_Things to do_
- 1) List every step the project management text below gives for agency staff to go through in the initiation phase.
- 2) Echo the passage of the project management text below starting at "Co-written with Asher" and ending at "how they work.".

_Text_
Co-written with Asher Jacobson.
Project management is essential for success in the agency world. Although they may seem chaotic from the outside, good marketing agencies run like well-oiled machines because they use solid project management strategies to plan, execute and deliver client work.
Project management matters because it transforms a seemingly insurmountable task – like any client brief – and breaks it down into manageable, doable and, crucially, billable bits.
In order to get a project off the ground, you have to look at it as a whole, and then break it into four main stages – these are more commonly known as the project life cycle.
These four stages are:
Here’s how they work.
The initiation phase is the stage where it has been decided that there is a need to develop an idea or proposal for a client. The agency staff get together and go through the following steps:
- Break down the project and get the client to agree on the specific project deliverables.
- Start compiling the basic requirements in a document and detail these deliverables.
- Provide a ballpark quote, if the client requests it. It is important to have the client agree to the estimate and be aware that the quote may change slightly when scope is defined.
- Schedule the planning phase with traffic.
Once the initiation phase is complete, the project enters the next phase: planning. This is the most important phase for ensuring project success; if you pay little attention or don’t complete it efficiently, there will be gaps resulting in big problems during the implementation phase. The length of this stage will vary depending on the scope, budget and complexity of the project.

_Recorded information_

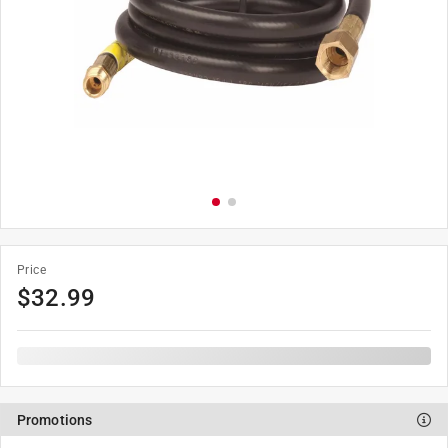
Price
$
32.99
Promotions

_Answers in order_
- 1)
- Break down the project and get the client to agree on the specific project deliverables.
- Start compiling the basic requirements in a document and detail these deliverables.
- Provide a ballpark quote, if the client requests it.
- Schedule the planning phase with traffic.

- 2)
Co-written with Asher Jacobson.
Project management is essential for success in the agency world. Although they may seem chaotic from the outside, good marketing agencies run like well-oiled machines because they use solid project management strategies to plan, execute and deliver client work.
Project management matters because it transforms a seemingly insurmountable task – like any client brief – and breaks it down into manageable, doable and, crucially, billable bits.
In order to get a project off the ground, you have to look at it as a whole, and then break it into four main stages – these are more commonly known as the project life cycle.
These four stages are:
Here’s how they work.